Em Westworld os robôs, chamados de Anfitriões (Hosts), têm valores em sua programação que alteram a forma como se comportam de uma maneira bastante semelhante a The Sims. Os técnicos da série podem alterar os níveis dos anfitriões em carisma, agressividade, inteligência apenas deslizando uma barra, gerando experiências e reações diferentes dentro de uma mesma narrativa. Em um mesmo crime você poderia ter várias ramificações de acordo com quem é seu ladrão, vítima ou uma inesperada combinação incomum de ambos.


No início da série Westworld vemos que as pessoas começam seguindo as quests dadas pelos NPCs mais óbvios, mas logo estão seguindo suas próprias jornadas, encontrando sua própria diversão em um mundo interativo. Em Westworld se o jogador quiser salvar alguém de uma ameaça, ele não precisa entrar em uma missão, pois o mundo em si já é perigoso, pessoas inocentes morrem diariamente sem ninguém intervir e isso significa que em uma dessas ocasiões o visitante pode chegar no exato momento e salvar essa pessoa, tendo uma experiência única.

Isso não é tão diferente em conceito das vilas de Minecraft, as quais são completamente desprotegidas contra monstros. Se uma horda de zumbis for em direção a uma vila, você poderia impedi-los. Os habitantes no entanto não ficarão gratos, eles não são programados para isso.
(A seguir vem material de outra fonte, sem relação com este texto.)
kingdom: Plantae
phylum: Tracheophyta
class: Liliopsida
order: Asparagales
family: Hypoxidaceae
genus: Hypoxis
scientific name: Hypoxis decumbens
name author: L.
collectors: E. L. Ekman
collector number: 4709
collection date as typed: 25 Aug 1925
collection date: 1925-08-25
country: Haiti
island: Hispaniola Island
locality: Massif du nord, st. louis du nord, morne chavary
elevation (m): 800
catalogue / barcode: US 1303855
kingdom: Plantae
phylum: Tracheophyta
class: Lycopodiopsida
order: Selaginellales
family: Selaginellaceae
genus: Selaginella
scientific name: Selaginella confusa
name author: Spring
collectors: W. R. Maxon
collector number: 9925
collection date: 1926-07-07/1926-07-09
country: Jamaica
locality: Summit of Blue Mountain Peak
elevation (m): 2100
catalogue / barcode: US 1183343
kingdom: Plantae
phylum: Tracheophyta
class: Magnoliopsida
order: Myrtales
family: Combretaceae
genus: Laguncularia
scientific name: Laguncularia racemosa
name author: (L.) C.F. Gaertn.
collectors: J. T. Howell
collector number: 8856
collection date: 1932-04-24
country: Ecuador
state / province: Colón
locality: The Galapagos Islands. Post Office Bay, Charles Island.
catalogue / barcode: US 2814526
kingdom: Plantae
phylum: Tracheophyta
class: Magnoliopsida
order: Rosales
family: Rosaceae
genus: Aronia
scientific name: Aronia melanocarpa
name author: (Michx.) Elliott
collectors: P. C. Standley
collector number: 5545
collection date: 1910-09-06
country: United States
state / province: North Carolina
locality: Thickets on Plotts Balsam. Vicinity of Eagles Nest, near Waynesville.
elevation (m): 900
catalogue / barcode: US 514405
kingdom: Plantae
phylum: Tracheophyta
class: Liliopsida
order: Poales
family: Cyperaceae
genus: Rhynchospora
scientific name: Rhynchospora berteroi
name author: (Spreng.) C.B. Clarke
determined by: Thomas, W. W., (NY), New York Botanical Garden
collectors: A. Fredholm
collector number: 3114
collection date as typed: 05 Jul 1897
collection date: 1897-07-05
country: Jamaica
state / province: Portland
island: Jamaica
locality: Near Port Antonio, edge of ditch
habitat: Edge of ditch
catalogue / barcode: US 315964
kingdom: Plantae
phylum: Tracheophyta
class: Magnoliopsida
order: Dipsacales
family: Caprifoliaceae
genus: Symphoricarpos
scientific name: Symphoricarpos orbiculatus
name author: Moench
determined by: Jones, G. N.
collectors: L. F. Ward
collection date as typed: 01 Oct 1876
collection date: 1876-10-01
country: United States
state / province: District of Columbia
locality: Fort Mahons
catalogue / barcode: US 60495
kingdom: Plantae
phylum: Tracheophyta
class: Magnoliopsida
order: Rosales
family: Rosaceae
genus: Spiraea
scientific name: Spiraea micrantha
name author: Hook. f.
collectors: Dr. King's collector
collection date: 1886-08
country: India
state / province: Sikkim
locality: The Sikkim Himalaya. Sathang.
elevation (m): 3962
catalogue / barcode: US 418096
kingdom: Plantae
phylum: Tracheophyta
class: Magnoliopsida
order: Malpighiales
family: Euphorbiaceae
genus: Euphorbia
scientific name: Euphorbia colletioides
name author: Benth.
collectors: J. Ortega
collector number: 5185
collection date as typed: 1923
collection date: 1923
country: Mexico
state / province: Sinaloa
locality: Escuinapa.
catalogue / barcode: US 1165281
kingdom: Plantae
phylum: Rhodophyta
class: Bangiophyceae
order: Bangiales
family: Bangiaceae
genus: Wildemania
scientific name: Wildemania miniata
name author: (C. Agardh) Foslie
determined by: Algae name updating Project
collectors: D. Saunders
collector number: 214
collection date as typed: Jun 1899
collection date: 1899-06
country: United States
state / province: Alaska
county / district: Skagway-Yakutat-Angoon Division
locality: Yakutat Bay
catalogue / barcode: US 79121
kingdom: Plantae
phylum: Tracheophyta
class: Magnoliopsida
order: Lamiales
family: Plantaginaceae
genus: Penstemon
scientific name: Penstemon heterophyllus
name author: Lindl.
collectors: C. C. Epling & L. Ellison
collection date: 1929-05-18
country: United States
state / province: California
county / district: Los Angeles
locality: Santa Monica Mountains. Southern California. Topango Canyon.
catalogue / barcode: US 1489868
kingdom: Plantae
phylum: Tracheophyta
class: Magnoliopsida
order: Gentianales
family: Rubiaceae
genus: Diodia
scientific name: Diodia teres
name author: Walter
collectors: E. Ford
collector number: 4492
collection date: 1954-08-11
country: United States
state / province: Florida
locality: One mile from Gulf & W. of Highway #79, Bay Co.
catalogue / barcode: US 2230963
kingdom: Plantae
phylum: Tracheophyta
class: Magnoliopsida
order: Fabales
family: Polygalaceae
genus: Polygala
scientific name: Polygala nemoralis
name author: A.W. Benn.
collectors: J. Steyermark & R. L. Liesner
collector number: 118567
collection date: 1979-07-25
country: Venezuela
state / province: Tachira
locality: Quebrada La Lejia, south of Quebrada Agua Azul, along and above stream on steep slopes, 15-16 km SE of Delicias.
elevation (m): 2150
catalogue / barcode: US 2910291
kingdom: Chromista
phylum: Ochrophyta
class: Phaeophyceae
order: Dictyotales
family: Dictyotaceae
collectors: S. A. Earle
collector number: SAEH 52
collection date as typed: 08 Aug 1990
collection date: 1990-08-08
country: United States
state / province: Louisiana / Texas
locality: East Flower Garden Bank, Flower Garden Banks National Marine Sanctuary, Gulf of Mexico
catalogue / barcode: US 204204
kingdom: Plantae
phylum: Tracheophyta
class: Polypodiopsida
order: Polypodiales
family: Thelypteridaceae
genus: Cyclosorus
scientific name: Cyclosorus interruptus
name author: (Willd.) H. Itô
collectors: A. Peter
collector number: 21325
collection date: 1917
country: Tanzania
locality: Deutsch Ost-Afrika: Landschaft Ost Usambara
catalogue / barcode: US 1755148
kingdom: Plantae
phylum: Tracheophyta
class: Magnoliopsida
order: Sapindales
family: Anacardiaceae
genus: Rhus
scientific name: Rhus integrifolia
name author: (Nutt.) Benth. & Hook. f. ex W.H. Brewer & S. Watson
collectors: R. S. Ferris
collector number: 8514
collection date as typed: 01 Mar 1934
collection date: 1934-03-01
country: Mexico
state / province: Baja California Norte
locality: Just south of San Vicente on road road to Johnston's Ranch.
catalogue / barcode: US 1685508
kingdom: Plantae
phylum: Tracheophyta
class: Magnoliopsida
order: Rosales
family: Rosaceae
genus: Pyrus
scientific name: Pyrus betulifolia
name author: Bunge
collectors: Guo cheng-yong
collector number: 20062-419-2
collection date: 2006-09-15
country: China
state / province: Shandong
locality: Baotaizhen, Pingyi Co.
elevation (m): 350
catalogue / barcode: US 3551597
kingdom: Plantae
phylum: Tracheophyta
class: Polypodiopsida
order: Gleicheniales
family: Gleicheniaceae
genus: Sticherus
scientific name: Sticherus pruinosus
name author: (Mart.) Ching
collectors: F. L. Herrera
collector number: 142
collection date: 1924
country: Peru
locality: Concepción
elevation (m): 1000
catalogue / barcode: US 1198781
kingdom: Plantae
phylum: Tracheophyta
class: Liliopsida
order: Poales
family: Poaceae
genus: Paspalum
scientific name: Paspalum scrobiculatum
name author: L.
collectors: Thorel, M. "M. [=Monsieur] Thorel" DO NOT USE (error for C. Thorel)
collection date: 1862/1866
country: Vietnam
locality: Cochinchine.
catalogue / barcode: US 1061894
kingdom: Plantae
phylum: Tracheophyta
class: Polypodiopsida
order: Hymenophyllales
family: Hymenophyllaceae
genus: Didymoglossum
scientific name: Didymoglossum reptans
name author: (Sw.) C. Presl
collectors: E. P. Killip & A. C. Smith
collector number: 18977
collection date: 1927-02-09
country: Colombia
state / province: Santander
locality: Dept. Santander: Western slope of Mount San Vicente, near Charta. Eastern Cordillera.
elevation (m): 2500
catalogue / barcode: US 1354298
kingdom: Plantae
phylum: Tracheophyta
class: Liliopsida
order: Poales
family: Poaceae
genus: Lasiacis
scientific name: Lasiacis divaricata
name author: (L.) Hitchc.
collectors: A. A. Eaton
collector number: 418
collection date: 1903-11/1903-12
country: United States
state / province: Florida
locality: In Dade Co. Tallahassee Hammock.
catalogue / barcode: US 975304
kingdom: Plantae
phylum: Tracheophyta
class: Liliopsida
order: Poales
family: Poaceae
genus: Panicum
Você pode ficar o dia inteiro ajudando a vila, plantando, construindo, protegendo-a e eles não reagirão de forma alguma.

Se ao invés disso os NPCs tivessem variáveis, hoje haveria comunidades inteiras dedicadas a construir vilas em Minecraft nas quais os jogadores poderiam ser vistos como reis. Ao invés disso se você tiver habitantes demais em um mesmo local, todos tentam entrar na mesma casa até se sufocarem por falta de espaço (sim, é sério).

É possível que eventualmente cada jogador tenha seu próprio mundo para moldar da forma que quiser graças a sistemas que nos permitirão interagir com os NPCs a ponto de torná-los parte desse mundo, validadores de que este mundo existe fora da sua observação. Não que esteja defendendo hiper realismo no qual você comete um crime em GTA e uma AI detetive te investiga em uma delegacia (apesar de que isso poderia ser um novo gênero de jogo).

O futuro do sandbox pode ter mais a ver com gerar sensações do que acompanhar histórias, ou seja, mais perto de um parque de diversões que de um filme.